I also did actually manage to workaround the instance issue using sudo unshare -m sh -c 'mount -t tmpfs /run /run; dhcpcd -B wlan1' but it turns out that running dhcpcd via ip vrf exec doesn't work anyway because netlink sockets aren't impacted by this so it's not much use to me after all.

Regardless, do you agree the documented behavior is correct? If so I'd be happy to send a patch.

rsmarples commented 1 year ago

The behavior of the code is correct (obviously not the segfaulting part!). For example you can start dhcpcd as a master process and deny all interfaces in the config. You can then tell the master process to start working on a specific interface like dhcpcd -n eth0. In this instance, dhcpcd will not start a new instance.

I will always accept patches to improve the documentation.

ipaton1 commented 1 year ago

indirectly related comment - it would be really useful to be able to configure the control socket location either via commandline options and/or from the config file instead of needing a recompile and a different binary. While @DanielG is talking about linux vrf, I've also run into the same/similar issue with linux network namespaces. The control socket sits outwith the network namespace, so trying to start multiple instances of dhcpcd in different network namespaces requires a load of additional hoops to be jumped through. ip netns exec <namespace> [...] will automatically bind mount files under /etc/netns/<namespace>/ back into /etc within the namespace so it's fairly simple to override the config file in a particular namespace with one specific to the namespace that could redefine the control socket location. Alternatively as if-linux.c already works out if you're running in a namespace it might be possible to simply prefix/suffix the control socket name with the namespace - that may be slightly less flexible but would have the same result for the case I'm thinking about. A non-compile time way to specify the control socket location is probably the most flexible though.

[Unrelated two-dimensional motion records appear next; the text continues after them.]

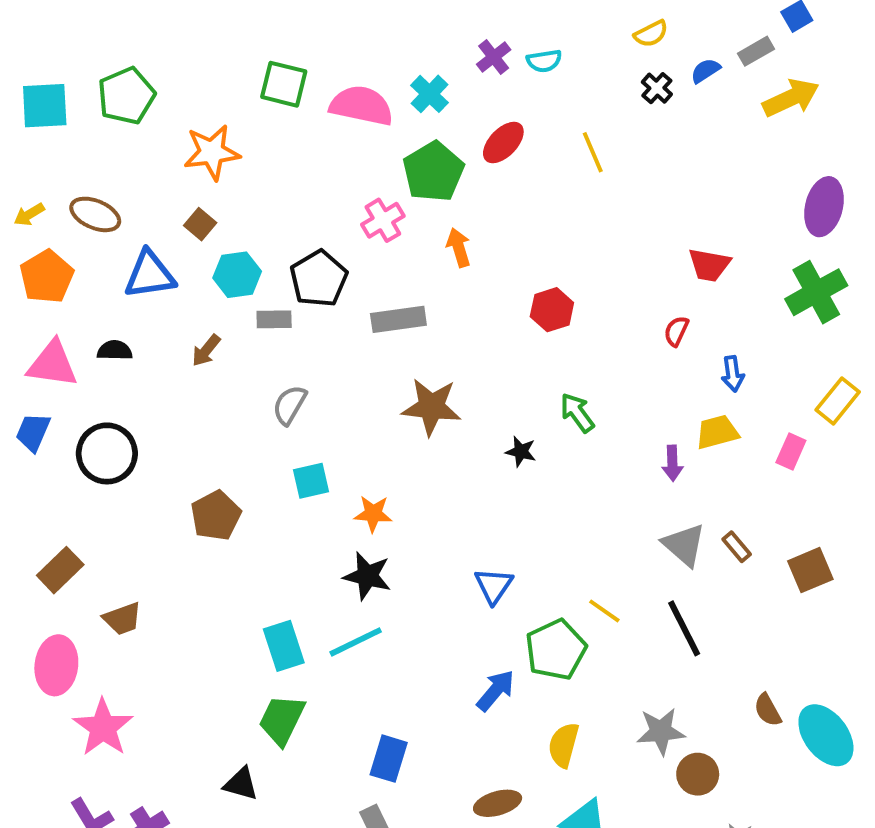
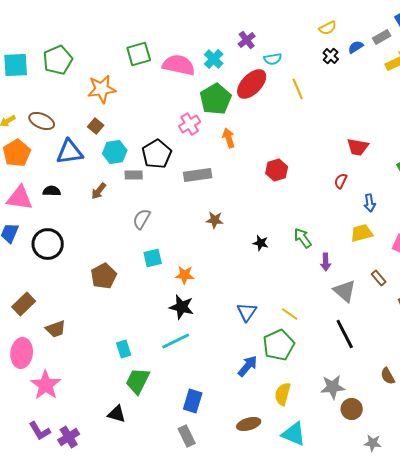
cyan semicircle: (544, 61) -> (273, 59), moved
green square: (284, 84) -> (139, 54), turned -30
red ellipse: (503, 143) -> (252, 84), size x1.4
brown star: (431, 407) -> (215, 220), size x0.6
green arrow: (577, 413) -> (303, 238), moved
purple arrow: (672, 463) -> (326, 262), moved
brown rectangle: (737, 547) -> (379, 278), moved
yellow line: (604, 611) -> (290, 314), moved
cyan rectangle: (284, 646) -> (124, 349), moved, size x0.7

rsmarples commented 1 year ago

@ipaton1 for the namespace perspective, would we want a separate run directory entirely? We can do that - /var/run/dhcpcd-netns-$namesapce/ - that gives you different pidfile, control socket, etc. Can you open a new issue for that please rather than tail gating this one?